Pakistani Pashto poet, researcher and jurist (1935–2021)

Abdul Rahim Majzoob (14 January 1935 - 24 October 2021) was a Pakistani Pashto poet, writer, researcher and jurist from Lakki Marwat. He was alumnus of Islamia College Peshawar. His popular work included Zairr Guloona, Da Meenay Tanda, and his complete works titled Da Noor Mazharoona (2017).

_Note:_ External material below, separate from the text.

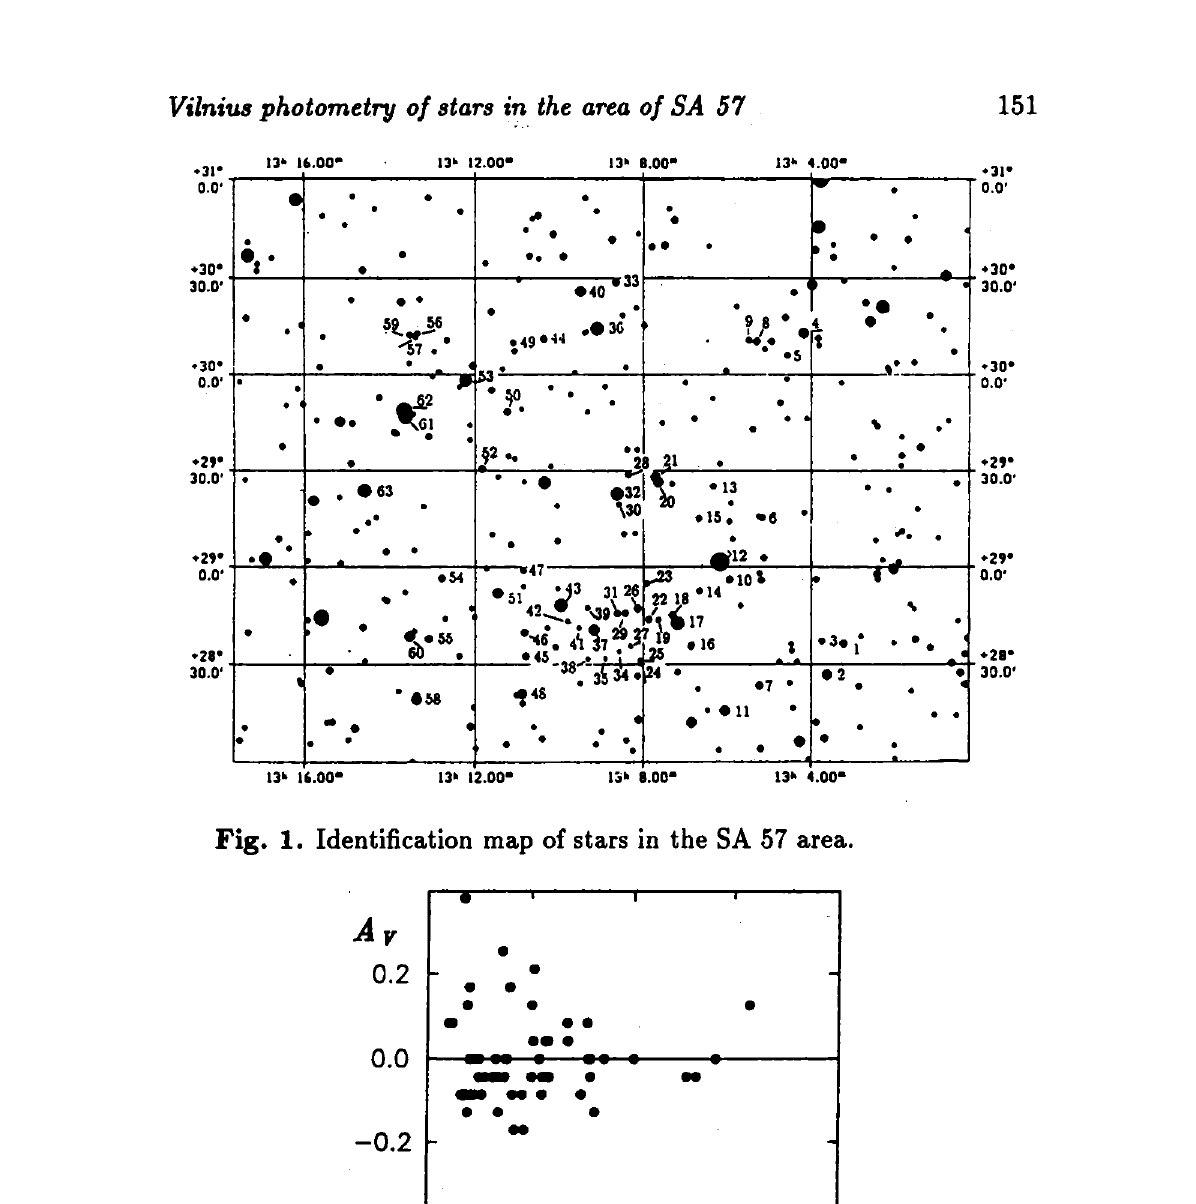
Fig. 2. Dependence of interstellar extinction Ay on distance. Stars Nos. 6, 8, 30, 49 are not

==Early life and education==
Majzoob was born on 14 January 1935 in Nar Sahibdad Madad Khel (Serai Naurang, Lakki Marwat). His father Abdul Karim was a big landlord and feudal of the area but he himself adopted austerity. He received his early religious education in a village mosque, learned the Qur'an and mastered other religious books. His father had appointed a mentor for him at home. From his school days, he took a keen interest in the poetry of Ghalib, Allama Iqbal, Khushal Khan Khattak and Rahman Baba. After matriculating from Serai Naurang High School in 1950, he did FA from Bannu and BA from Islamia College, Peshawar. In 1956 on the advice of his father, he obtained LLB degree from Law College, the University of Peshawar.

==Career==
Majzoob was fluent in Persian and translated many Persian books into Pashto. He also practiced law in Bannu and Lakki Marwat because his father wanted to see him as a lawyer. He founded literary organizations. His famous writings and poetry collections are Da Noor Mazharoona, Kaliyat de Majzoob - based on eight collections of poetry.

Majzoob died on 24 October 2021, in a hospital in Abbottabad. His funeral prayers were offered at his hometown and he was buried in the local cemetery, Sari Naurang. He was the father of Fazal Rahim Marwat, former Vice-Chancellor of Bacha Khan University.